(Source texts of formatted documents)

<<<<

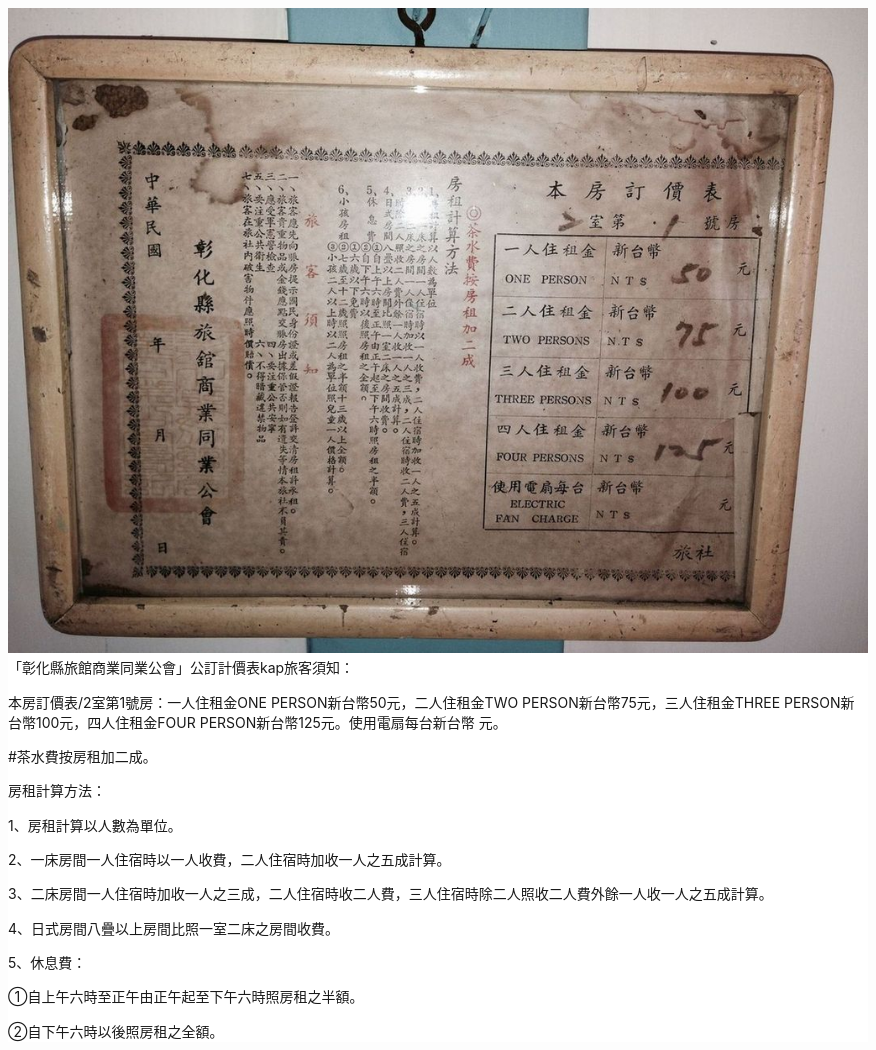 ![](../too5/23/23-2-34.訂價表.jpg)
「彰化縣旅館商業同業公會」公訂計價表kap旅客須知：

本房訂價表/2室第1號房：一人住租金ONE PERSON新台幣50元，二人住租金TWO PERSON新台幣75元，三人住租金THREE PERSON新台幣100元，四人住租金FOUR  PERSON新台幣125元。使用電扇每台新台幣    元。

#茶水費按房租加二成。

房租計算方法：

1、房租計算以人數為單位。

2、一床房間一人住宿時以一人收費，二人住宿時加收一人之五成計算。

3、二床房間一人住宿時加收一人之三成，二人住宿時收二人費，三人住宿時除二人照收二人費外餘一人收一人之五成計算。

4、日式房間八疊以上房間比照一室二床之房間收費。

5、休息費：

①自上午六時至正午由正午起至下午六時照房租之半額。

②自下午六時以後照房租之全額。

>>>>

▸ What you are asked to do:
Present the data above as a Markdown table with the columns "Row" and "Line," placing each nonblank line in its own numbered row and leaving out the pictures.

▸ Written response:
| Row | Line |
|---|---|
| 1 |  ![](../too5/23/23-2-34.訂價表.jpg) |
| 2 | 「彰化縣旅館商業同業公會」公訂計價表kap旅客須知： |
| 3 | 本房訂價表/2室第1號房：一人住租金ONE PERSON新台幣50元，二人住租金TWO PERSON新台幣75元，三人住租金THREE PERSON新台幣100元，四人住租金FOUR  PERSON新台幣125元。使用電扇每台新台幣    元。 |
| 4 | #茶水費按房租加二成。 |
| 5 | 房租計算方法： |
| 6 | 1、房租計算以人數為單位。 |
| 7 | 2、一床房間一人住宿時以一人收費，二人住宿時加收一人之五成計算。 |
| 8 | 3、二床房間一人住宿時加收一人之三成，二人住宿時收二人費，三人住宿時除二人照收二人費外餘一人收一人之五成計算。 |
| 9 | 4、日式房間八疊以上房間比照一室二床之房間收費。 |
| 10 | 5、休息費： |
| 11 | ①自上午六時至正午由正午起至下午六時照房租之半額。 |
| 12 | ②自下午六時以後照房租之全額。 |